* What the task asks
Reproduce the source text of every row below verbatim, leaving out the pictures.
-------- Entries provided --------
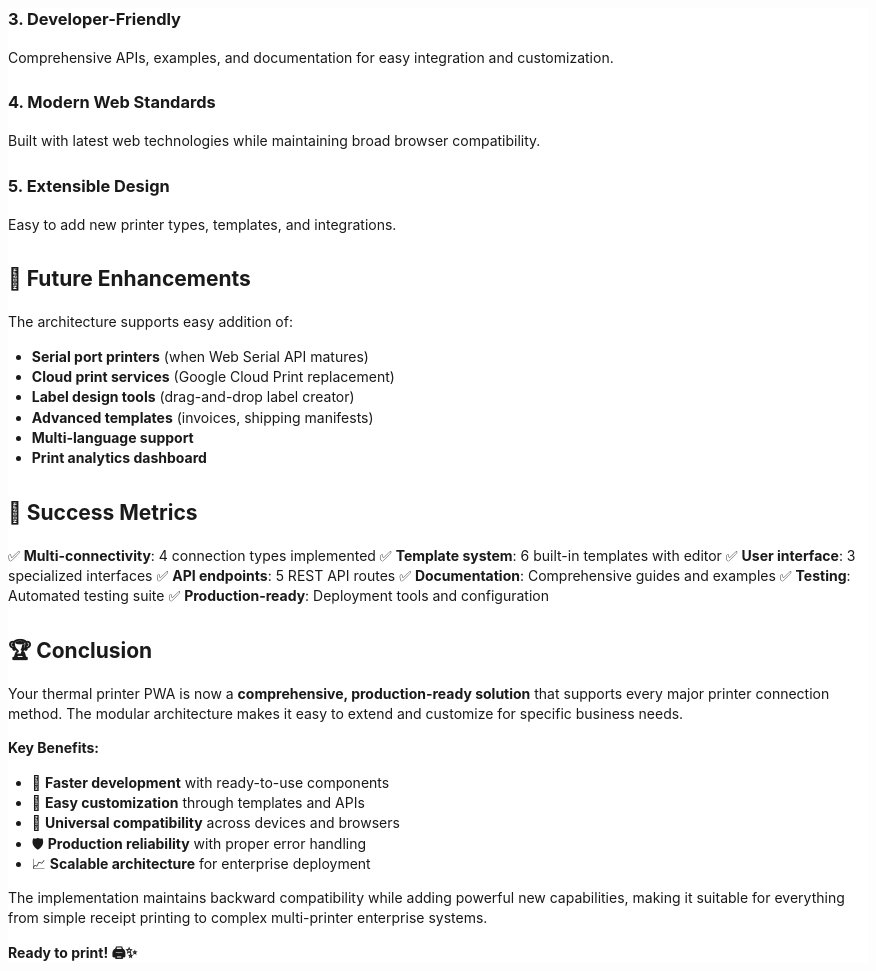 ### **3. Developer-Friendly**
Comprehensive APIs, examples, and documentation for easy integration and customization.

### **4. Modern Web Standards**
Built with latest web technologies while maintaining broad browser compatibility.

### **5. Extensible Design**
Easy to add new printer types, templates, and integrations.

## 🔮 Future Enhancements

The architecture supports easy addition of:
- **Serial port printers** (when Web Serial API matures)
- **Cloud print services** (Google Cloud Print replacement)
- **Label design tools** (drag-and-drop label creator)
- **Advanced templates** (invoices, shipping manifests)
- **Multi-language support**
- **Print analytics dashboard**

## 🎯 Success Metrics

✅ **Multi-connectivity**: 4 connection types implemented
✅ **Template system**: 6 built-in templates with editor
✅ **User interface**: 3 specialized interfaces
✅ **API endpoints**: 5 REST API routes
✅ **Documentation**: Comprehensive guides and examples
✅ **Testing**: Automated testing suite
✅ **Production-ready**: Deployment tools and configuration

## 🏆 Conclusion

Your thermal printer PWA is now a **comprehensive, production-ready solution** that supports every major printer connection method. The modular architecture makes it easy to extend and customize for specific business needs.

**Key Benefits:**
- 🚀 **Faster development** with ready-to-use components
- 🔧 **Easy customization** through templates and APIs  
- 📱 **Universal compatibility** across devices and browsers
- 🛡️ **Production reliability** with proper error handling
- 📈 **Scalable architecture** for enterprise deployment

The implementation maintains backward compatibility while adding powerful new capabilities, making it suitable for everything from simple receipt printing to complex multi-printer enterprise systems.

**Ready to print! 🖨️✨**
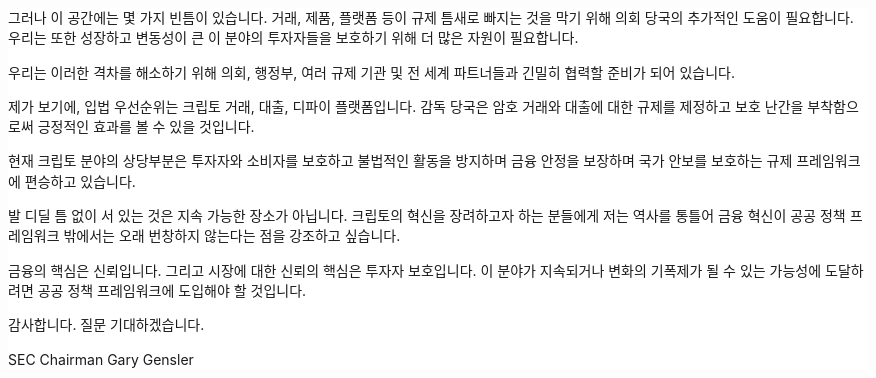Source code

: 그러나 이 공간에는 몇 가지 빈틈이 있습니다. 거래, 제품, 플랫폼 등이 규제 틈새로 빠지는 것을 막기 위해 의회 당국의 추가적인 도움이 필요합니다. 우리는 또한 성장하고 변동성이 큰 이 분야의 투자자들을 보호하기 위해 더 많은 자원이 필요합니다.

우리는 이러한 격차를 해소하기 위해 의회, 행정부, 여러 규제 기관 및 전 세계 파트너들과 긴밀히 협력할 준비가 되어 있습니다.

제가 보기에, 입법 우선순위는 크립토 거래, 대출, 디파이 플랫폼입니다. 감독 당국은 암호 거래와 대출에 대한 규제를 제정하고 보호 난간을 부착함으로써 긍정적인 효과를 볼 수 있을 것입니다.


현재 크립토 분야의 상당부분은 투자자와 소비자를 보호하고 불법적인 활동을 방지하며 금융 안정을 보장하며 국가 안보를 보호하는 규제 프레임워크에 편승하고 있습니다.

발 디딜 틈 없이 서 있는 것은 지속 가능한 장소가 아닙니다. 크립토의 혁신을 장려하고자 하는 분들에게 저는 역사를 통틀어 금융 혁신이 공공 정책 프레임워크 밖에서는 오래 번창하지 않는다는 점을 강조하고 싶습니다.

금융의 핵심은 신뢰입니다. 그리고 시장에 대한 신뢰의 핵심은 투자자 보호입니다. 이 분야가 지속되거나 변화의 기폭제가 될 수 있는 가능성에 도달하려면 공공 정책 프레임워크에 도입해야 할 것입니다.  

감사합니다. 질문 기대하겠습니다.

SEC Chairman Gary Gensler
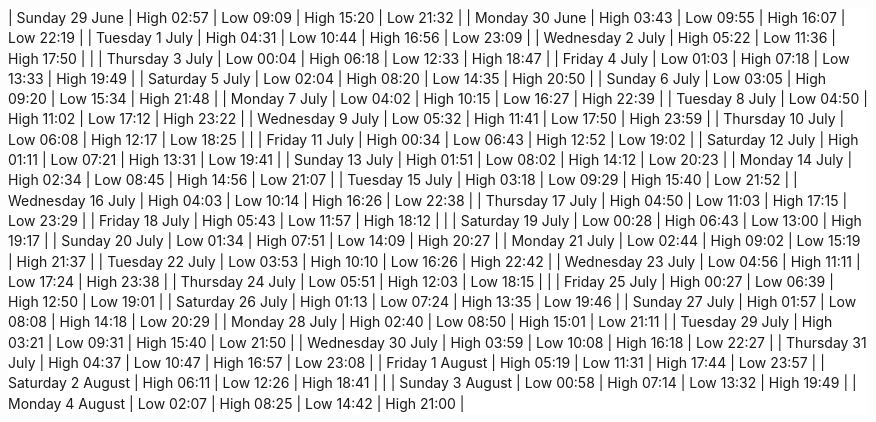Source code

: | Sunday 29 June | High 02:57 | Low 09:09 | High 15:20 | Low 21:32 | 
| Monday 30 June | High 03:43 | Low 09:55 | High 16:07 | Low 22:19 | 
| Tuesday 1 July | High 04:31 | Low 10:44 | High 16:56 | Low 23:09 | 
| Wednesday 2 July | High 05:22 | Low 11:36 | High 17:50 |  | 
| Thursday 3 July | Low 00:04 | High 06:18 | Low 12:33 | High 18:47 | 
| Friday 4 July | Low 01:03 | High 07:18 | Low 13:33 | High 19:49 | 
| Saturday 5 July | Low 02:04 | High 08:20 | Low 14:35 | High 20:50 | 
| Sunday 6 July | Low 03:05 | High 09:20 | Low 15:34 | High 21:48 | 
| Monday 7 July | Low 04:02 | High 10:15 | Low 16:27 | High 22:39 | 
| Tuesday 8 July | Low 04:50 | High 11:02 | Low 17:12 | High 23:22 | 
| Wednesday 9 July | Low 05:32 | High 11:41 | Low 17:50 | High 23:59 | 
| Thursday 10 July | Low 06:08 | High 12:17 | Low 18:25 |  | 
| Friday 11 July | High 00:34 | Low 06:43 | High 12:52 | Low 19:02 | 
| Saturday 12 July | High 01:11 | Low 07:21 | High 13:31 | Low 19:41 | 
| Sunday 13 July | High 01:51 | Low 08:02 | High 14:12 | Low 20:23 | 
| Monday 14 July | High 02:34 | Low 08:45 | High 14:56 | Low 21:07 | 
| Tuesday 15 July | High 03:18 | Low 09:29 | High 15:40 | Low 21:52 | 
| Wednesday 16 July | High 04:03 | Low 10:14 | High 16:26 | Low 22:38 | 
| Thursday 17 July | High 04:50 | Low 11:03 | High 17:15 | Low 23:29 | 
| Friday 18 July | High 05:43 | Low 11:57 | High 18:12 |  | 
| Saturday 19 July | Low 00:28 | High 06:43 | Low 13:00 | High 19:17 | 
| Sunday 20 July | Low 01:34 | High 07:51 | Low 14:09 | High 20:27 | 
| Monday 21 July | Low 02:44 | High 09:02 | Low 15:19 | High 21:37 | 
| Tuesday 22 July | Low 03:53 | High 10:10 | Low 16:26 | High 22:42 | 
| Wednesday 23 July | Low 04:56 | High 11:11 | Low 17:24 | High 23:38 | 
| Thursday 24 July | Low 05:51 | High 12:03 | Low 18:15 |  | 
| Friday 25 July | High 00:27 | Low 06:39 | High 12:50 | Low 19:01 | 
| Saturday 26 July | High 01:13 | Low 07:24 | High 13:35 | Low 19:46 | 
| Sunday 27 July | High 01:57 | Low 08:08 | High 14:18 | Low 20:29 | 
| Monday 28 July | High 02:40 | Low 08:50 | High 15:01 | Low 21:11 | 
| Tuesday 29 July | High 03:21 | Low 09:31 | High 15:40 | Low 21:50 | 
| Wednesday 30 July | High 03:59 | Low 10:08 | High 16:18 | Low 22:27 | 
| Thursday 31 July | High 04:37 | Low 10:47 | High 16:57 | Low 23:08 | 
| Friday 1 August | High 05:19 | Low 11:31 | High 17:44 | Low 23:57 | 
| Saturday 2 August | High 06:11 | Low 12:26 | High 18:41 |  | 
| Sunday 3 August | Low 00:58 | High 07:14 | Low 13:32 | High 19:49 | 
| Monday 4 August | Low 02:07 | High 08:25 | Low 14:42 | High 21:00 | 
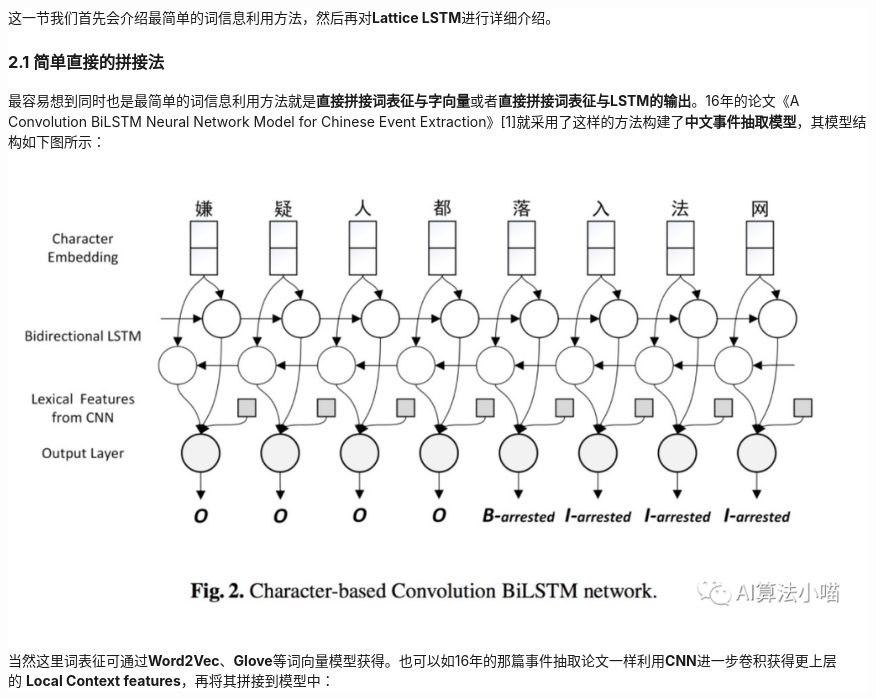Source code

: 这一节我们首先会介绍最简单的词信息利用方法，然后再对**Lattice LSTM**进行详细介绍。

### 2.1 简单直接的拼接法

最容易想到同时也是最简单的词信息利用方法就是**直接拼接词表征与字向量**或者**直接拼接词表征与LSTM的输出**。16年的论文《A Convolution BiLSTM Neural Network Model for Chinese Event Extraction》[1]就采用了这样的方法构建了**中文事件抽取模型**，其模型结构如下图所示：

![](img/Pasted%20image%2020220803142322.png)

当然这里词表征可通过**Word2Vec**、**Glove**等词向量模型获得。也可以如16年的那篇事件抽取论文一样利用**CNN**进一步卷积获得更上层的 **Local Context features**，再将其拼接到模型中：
--------
* Solution to the exercise
 ### **3. Developer-Friendly**
Comprehensive APIs, examples, and documentation for easy integration and customization.

### **4. Modern Web Standards**
Built with latest web technologies while maintaining broad browser compatibility.

### **5. Extensible Design**
Easy to add new printer types, templates, and integrations.

## 🔮 Future Enhancements

The architecture supports easy addition of:
- **Serial port printers** (when Web Serial API matures)
- **Cloud print services** (Google Cloud Print replacement)
- **Label design tools** (drag-and-drop label creator)
- **Advanced templates** (invoices, shipping manifests)
- **Multi-language support**
- **Print analytics dashboard**

## 🎯 Success Metrics

✅ **Multi-connectivity**: 4 connection types implemented
✅ **Template system**: 6 built-in templates with editor
✅ **User interface**: 3 specialized interfaces
✅ **API endpoints**: 5 REST API routes
✅ **Documentation**: Comprehensive guides and examples
✅ **Testing**: Automated testing suite
✅ **Production-ready**: Deployment tools and configuration

## 🏆 Conclusion

Your thermal printer PWA is now a **comprehensive, production-ready solution** that supports every major printer connection method. The modular architecture makes it easy to extend and customize for specific business needs.

**Key Benefits:**
- 🚀 **Faster development** with ready-to-use components
- 🔧 **Easy customization** through templates and APIs  
- 📱 **Universal compatibility** across devices and browsers
- 🛡️ **Production reliability** with proper error handling
- 📈 **Scalable architecture** for enterprise deployment

The implementation maintains backward compatibility while adding powerful new capabilities, making it suitable for everything from simple receipt printing to complex multi-printer enterprise systems.

**Ready to print! 🖨️✨**
Source code

: 그러나 이 공간에는 몇 가지 빈틈이 있습니다. 거래, 제품, 플랫폼 등이 규제 틈새로 빠지는 것을 막기 위해 의회 당국의 추가적인 도움이 필요합니다. 우리는 또한 성장하고 변동성이 큰 이 분야의 투자자들을 보호하기 위해 더 많은 자원이 필요합니다.

우리는 이러한 격차를 해소하기 위해 의회, 행정부, 여러 규제 기관 및 전 세계 파트너들과 긴밀히 협력할 준비가 되어 있습니다.

제가 보기에, 입법 우선순위는 크립토 거래, 대출, 디파이 플랫폼입니다. 감독 당국은 암호 거래와 대출에 대한 규제를 제정하고 보호 난간을 부착함으로써 긍정적인 효과를 볼 수 있을 것입니다.


현재 크립토 분야의 상당부분은 투자자와 소비자를 보호하고 불법적인 활동을 방지하며 금융 안정을 보장하며 국가 안보를 보호하는 규제 프레임워크에 편승하고 있습니다.

발 디딜 틈 없이 서 있는 것은 지속 가능한 장소가 아닙니다. 크립토의 혁신을 장려하고자 하는 분들에게 저는 역사를 통틀어 금융 혁신이 공공 정책 프레임워크 밖에서는 오래 번창하지 않는다는 점을 강조하고 싶습니다.

금융의 핵심은 신뢰입니다. 그리고 시장에 대한 신뢰의 핵심은 투자자 보호입니다. 이 분야가 지속되거나 변화의 기폭제가 될 수 있는 가능성에 도달하려면 공공 정책 프레임워크에 도입해야 할 것입니다.  

감사합니다. 질문 기대하겠습니다.

SEC Chairman Gary Gensler
Source code

: | Sunday 29 June | High 02:57 | Low 09:09 | High 15:20 | Low 21:32 | 
| Monday 30 June | High 03:43 | Low 09:55 | High 16:07 | Low 22:19 | 
| Tuesday 1 July | High 04:31 | Low 10:44 | High 16:56 | Low 23:09 | 
| Wednesday 2 July | High 05:22 | Low 11:36 | High 17:50 |  | 
| Thursday 3 July | Low 00:04 | High 06:18 | Low 12:33 | High 18:47 | 
| Friday 4 July | Low 01:03 | High 07:18 | Low 13:33 | High 19:49 | 
| Saturday 5 July | Low 02:04 | High 08:20 | Low 14:35 | High 20:50 | 
| Sunday 6 July | Low 03:05 | High 09:20 | Low 15:34 | High 21:48 | 
| Monday 7 July | Low 04:02 | High 10:15 | Low 16:27 | High 22:39 | 
| Tuesday 8 July | Low 04:50 | High 11:02 | Low 17:12 | High 23:22 | 
| Wednesday 9 July | Low 05:32 | High 11:41 | Low 17:50 | High 23:59 | 
| Thursday 10 July | Low 06:08 | High 12:17 | Low 18:25 |  | 
| Friday 11 July | High 00:34 | Low 06:43 | High 12:52 | Low 19:02 | 
| Saturday 12 July | High 01:11 | Low 07:21 | High 13:31 | Low 19:41 | 
| Sunday 13 July | High 01:51 | Low 08:02 | High 14:12 | Low 20:23 | 
| Monday 14 July | High 02:34 | Low 08:45 | High 14:56 | Low 21:07 | 
| Tuesday 15 July | High 03:18 | Low 09:29 | High 15:40 | Low 21:52 | 
| Wednesday 16 July | High 04:03 | Low 10:14 | High 16:26 | Low 22:38 | 
| Thursday 17 July | High 04:50 | Low 11:03 | High 17:15 | Low 23:29 | 
| Friday 18 July | High 05:43 | Low 11:57 | High 18:12 |  | 
| Saturday 19 July | Low 00:28 | High 06:43 | Low 13:00 | High 19:17 | 
| Sunday 20 July | Low 01:34 | High 07:51 | Low 14:09 | High 20:27 | 
| Monday 21 July | Low 02:44 | High 09:02 | Low 15:19 | High 21:37 | 
| Tuesday 22 July | Low 03:53 | High 10:10 | Low 16:26 | High 22:42 | 
| Wednesday 23 July | Low 04:56 | High 11:11 | Low 17:24 | High 23:38 | 
| Thursday 24 July | Low 05:51 | High 12:03 | Low 18:15 |  | 
| Friday 25 July | High 00:27 | Low 06:39 | High 12:50 | Low 19:01 | 
| Saturday 26 July | High 01:13 | Low 07:24 | High 13:35 | Low 19:46 | 
| Sunday 27 July | High 01:57 | Low 08:08 | High 14:18 | Low 20:29 | 
| Monday 28 July | High 02:40 | Low 08:50 | High 15:01 | Low 21:11 | 
| Tuesday 29 July | High 03:21 | Low 09:31 | High 15:40 | Low 21:50 | 
| Wednesday 30 July | High 03:59 | Low 10:08 | High 16:18 | Low 22:27 | 
| Thursday 31 July | High 04:37 | Low 10:47 | High 16:57 | Low 23:08 | 
| Friday 1 August | High 05:19 | Low 11:31 | High 17:44 | Low 23:57 | 
| Saturday 2 August | High 06:11 | Low 12:26 | High 18:41 |  | 
| Sunday 3 August | Low 00:58 | High 07:14 | Low 13:32 | High 19:49 | 
| Monday 4 August | Low 02:07 | High 08:25 | Low 14:42 | High 21:00 | 
Source code

: 这一节我们首先会介绍最简单的词信息利用方法，然后再对**Lattice LSTM**进行详细介绍。

### 2.1 简单直接的拼接法

最容易想到同时也是最简单的词信息利用方法就是**直接拼接词表征与字向量**或者**直接拼接词表征与LSTM的输出**。16年的论文《A Convolution BiLSTM Neural Network Model for Chinese Event Extraction》[1]就采用了这样的方法构建了**中文事件抽取模型**，其模型结构如下图所示：

![](img/Pasted%20image%2020220803142322.png)

当然这里词表征可通过**Word2Vec**、**Glove**等词向量模型获得。也可以如16年的那篇事件抽取论文一样利用**CNN**进一步卷积获得更上层的 **Local Context features**，再将其拼接到模型中：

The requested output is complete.